• [INFORMATION PROVIDED]

**********

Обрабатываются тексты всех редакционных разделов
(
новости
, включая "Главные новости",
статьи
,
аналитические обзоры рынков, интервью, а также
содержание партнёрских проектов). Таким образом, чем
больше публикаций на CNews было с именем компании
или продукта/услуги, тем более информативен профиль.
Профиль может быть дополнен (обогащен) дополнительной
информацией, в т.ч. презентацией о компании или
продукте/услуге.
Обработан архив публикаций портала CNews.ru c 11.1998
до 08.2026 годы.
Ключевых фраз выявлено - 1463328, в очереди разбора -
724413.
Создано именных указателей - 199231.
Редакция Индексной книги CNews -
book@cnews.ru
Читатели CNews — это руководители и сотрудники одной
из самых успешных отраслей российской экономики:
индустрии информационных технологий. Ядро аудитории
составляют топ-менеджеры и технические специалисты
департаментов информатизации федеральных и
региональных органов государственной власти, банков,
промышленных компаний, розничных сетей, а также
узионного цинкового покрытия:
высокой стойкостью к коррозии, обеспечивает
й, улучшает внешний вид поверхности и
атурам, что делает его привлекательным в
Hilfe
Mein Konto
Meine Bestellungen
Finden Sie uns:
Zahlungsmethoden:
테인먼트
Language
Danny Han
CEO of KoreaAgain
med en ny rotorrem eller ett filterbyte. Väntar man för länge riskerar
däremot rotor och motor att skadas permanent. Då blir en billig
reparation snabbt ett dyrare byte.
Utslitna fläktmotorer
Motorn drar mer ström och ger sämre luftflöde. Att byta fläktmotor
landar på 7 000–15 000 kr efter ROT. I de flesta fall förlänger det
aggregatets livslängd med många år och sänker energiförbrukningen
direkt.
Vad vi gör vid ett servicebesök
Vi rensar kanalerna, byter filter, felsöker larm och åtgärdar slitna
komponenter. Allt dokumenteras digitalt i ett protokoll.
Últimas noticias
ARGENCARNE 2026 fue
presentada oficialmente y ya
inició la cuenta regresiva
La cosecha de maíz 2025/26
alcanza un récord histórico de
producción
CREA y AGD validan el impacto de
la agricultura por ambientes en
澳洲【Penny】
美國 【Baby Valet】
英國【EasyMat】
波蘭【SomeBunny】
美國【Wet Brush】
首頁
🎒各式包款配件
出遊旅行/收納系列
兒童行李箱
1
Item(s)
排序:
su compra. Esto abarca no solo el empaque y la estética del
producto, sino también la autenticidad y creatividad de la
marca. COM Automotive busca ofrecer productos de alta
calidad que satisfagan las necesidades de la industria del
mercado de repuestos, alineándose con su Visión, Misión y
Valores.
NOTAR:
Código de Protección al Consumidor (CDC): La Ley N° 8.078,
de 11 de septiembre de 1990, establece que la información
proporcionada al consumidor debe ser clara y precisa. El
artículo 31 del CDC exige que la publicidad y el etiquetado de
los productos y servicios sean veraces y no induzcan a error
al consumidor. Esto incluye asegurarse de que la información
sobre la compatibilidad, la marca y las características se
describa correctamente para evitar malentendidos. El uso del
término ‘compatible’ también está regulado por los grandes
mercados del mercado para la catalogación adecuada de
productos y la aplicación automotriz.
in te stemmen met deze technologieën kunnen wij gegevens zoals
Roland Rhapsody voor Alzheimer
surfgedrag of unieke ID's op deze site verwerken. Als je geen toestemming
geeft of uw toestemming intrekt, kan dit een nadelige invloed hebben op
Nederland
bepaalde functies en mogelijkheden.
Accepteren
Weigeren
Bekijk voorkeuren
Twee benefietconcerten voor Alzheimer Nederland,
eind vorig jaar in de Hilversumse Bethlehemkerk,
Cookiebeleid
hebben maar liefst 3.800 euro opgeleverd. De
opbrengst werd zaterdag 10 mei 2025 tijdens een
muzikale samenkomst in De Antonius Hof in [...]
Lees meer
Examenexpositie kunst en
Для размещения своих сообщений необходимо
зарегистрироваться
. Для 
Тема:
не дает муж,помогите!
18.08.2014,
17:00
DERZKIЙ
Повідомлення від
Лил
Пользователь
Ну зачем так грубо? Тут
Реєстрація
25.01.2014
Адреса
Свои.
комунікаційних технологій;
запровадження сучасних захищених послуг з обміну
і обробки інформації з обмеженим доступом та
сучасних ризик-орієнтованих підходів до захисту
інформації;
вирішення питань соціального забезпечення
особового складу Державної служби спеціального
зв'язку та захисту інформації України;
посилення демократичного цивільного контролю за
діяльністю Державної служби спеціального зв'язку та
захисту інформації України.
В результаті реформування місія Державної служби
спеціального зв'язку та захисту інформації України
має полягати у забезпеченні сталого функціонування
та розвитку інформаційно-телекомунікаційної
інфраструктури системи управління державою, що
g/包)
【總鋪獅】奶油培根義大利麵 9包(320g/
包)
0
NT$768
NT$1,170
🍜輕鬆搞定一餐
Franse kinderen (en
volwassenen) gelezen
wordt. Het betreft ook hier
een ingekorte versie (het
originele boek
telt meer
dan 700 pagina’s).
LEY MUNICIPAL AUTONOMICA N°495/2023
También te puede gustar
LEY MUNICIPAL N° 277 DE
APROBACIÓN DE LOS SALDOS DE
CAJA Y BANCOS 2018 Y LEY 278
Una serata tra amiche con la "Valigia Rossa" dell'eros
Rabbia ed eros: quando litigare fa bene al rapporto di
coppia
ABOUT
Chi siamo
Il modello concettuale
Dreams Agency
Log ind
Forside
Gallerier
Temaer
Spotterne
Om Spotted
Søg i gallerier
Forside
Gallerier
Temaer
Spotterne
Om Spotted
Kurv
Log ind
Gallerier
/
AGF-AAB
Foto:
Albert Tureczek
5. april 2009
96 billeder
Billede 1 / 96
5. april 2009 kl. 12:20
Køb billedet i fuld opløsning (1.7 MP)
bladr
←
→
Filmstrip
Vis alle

**********

• [TASK INSTRUCTIONS] Where a line of the records contains the word "компании", copy that line.

• [RESULT OF THIS EXERCISE]
больше публикаций на CNews было с именем компании
информацией, в т.ч. презентацией о компании или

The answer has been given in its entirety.